OK, let’s set aside the teal belts, six-pack abs, narcissistic social media posts and Downton Abby-inspired office décor. Schock is conspicuously single, travels extensively with a male aide and his own father felt oddly compelled to publicly deny his son is gay. Not to mention his atrocious anti-gay voting record, a fact at odds with his millennial status, a generation that generally favors LGBT rights and acceptance. And the fact that former gay colleague Barney Frank assumed Schock had been outed when he first learned of his resignation is telling indeed.
The LGBT media outlets speculating about Schock are doing so because we’ve seen this movie before and we know how it ends. Ask David Dreier, Mark Foley or Larry Craig, to name a few. Schock invites this speculation with the obnoxious, preening persona that he’s cultivated via Instagram, Twitter and Men’s Fitness photo shoots. He has spent more time developing a social media following than on crafting legislation in Congress.
If Schock wants privacy, which Petrow claims we owe him, then he should do his job, go home and shut the door. Voila, privacy. But you can’t have it both ways. Schock doesn’t get to appear shirtless in national magazines, boast of his extravagant trips on social media to thousands of followers and otherwise live a very public life as a member of Congress and then demand privacy when it comes to his sexual orientation. It’s an offensive double standard that we never extend to straight public figures, yet Schock deserves kid gloves and deference?
There are more problems with Petrow’s piece. He writes: “Of course, there are men who have sex with other men and don’t identify as gay (think about the accusations against former senator Larry Craig). Without credible ‘witnesses,’ we’re left with rumors that sound more like accusations — all of which feels like pink-baiting to me.”
Ah, yes, poor Larry Craig. The delusional homophobe who attacked LGBT people at every turn while in the U.S. Senate turned out to be a self-loathing closet case. He doesn’t “identify as gay” because he hates himself and is deeply unhealthy. And there weren’t “accusations” against Larry Craig; there was a police officer’s first-hand account of being propositioned in a bathroom and Craig’s sad, desperate excuse of having a “wide stance.”
Why is the Washington Post defending Larry Craig and Aaron Schock? This brand of polite, deferential-to-the-powerful commentary is the antithesis of what journalists ought to be doing. To hell with “civilities,” do your job and ask some tough questions of the powerful.
As a longtime member of the LGBT media, I reject Petrow’s inane criticism and dare him to use his access and platform to write something substantive about these issues. As a journalist, he should know better than to attack the messenger.
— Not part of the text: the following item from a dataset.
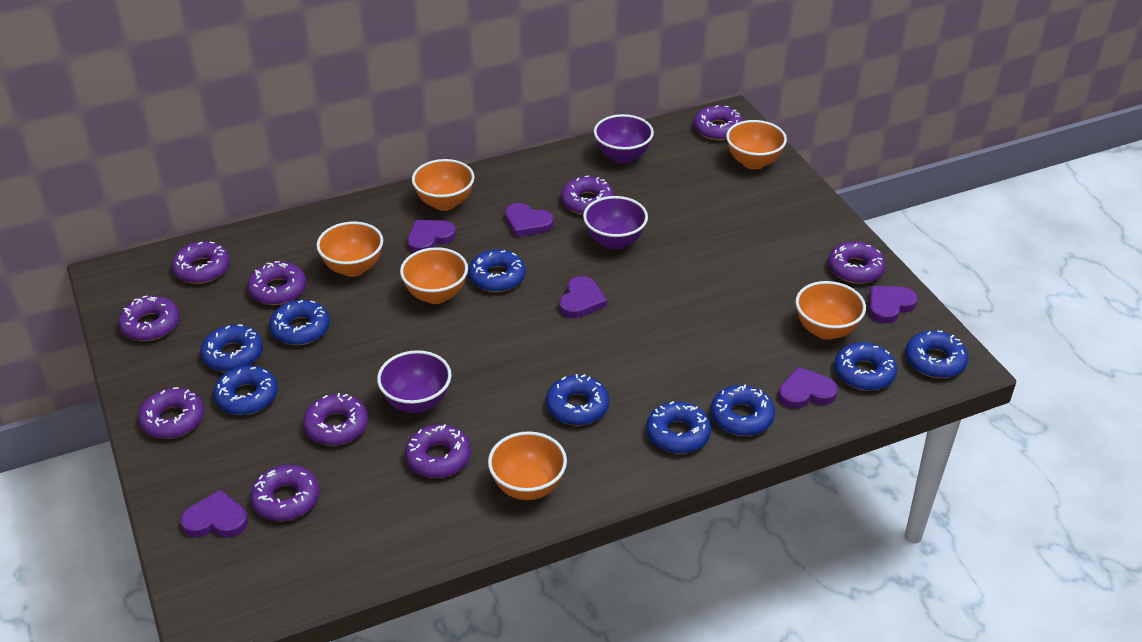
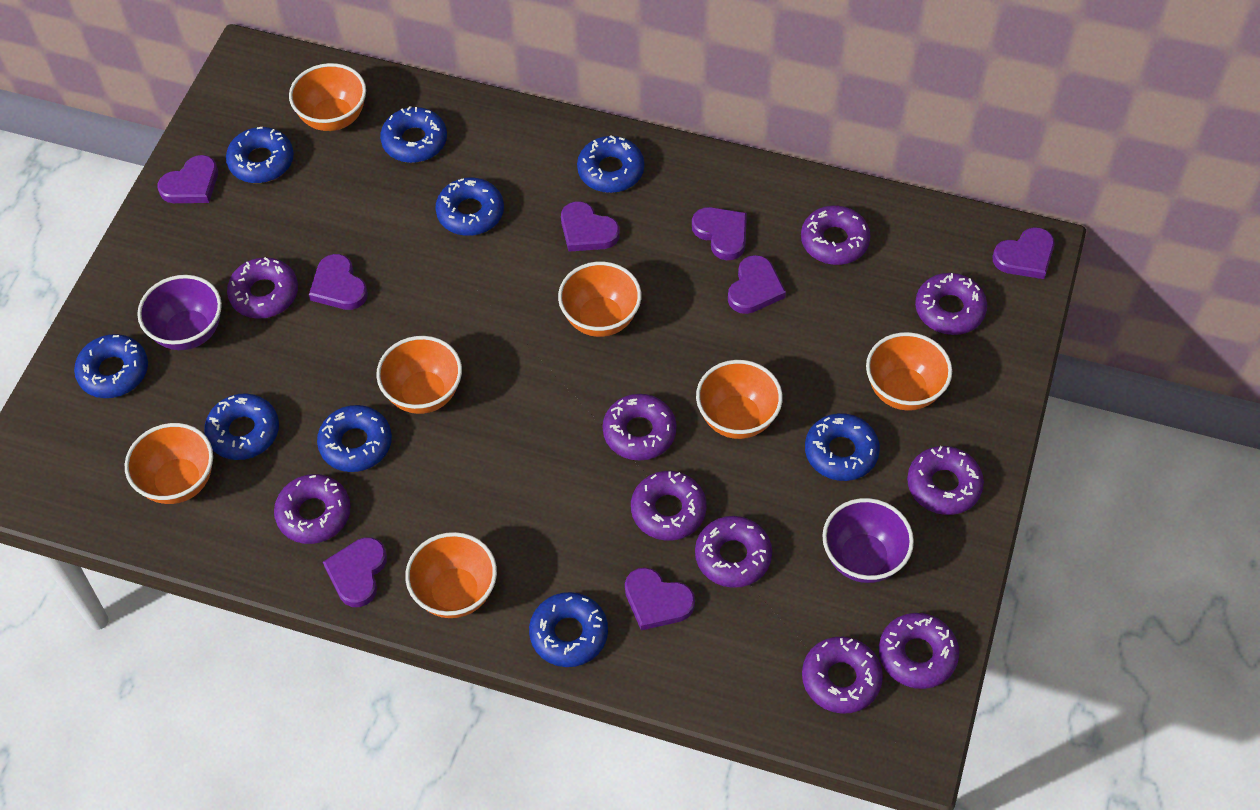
orange bowl: [316,222,383,277] [400,247,468,304] [412,159,475,211] [488,431,567,500] [726,120,787,169] [795,281,866,340] = 6 -> [125,423,213,504] [289,63,366,131] [376,336,462,414] [405,532,497,618] [558,262,641,337] [696,360,783,439] [866,332,952,411] = 7
purple bowl: [377,350,451,413] [583,196,648,250] [594,114,654,164] = 3 -> [137,275,222,350] [822,498,914,583] = 2
purple heart: [181,490,248,537] [408,220,456,253] [505,203,554,237] [559,276,607,318] [778,366,838,409] [869,286,918,323] = 6 -> [158,155,218,203] [309,254,368,310] [323,537,387,607] [561,201,620,252] [625,568,695,630] [692,207,747,260] [728,255,786,314] [993,227,1055,279] = 8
Closeted public officials and public figures should have no place to hide. From Anderson Cooper to Jodie Foster to Ken Mehlman, we’ve seen the damage the closet does and the good that comes from opening the door and living an honest life. Now that he’s out of Congress and free of the Republican Party’s homophobic influences, maybe Schock will finally come out. But the public ought to have no sympathy for this fraud, who misused taxpayer and campaign donor funds to pay for a lavish lifestyle he can’t afford. He resigned only to bring an end to the congressional inquiries, which surely would have found more misdeeds. He’s not a victim and is undeserving of the Post’s and Petrow’s misplaced sympathies.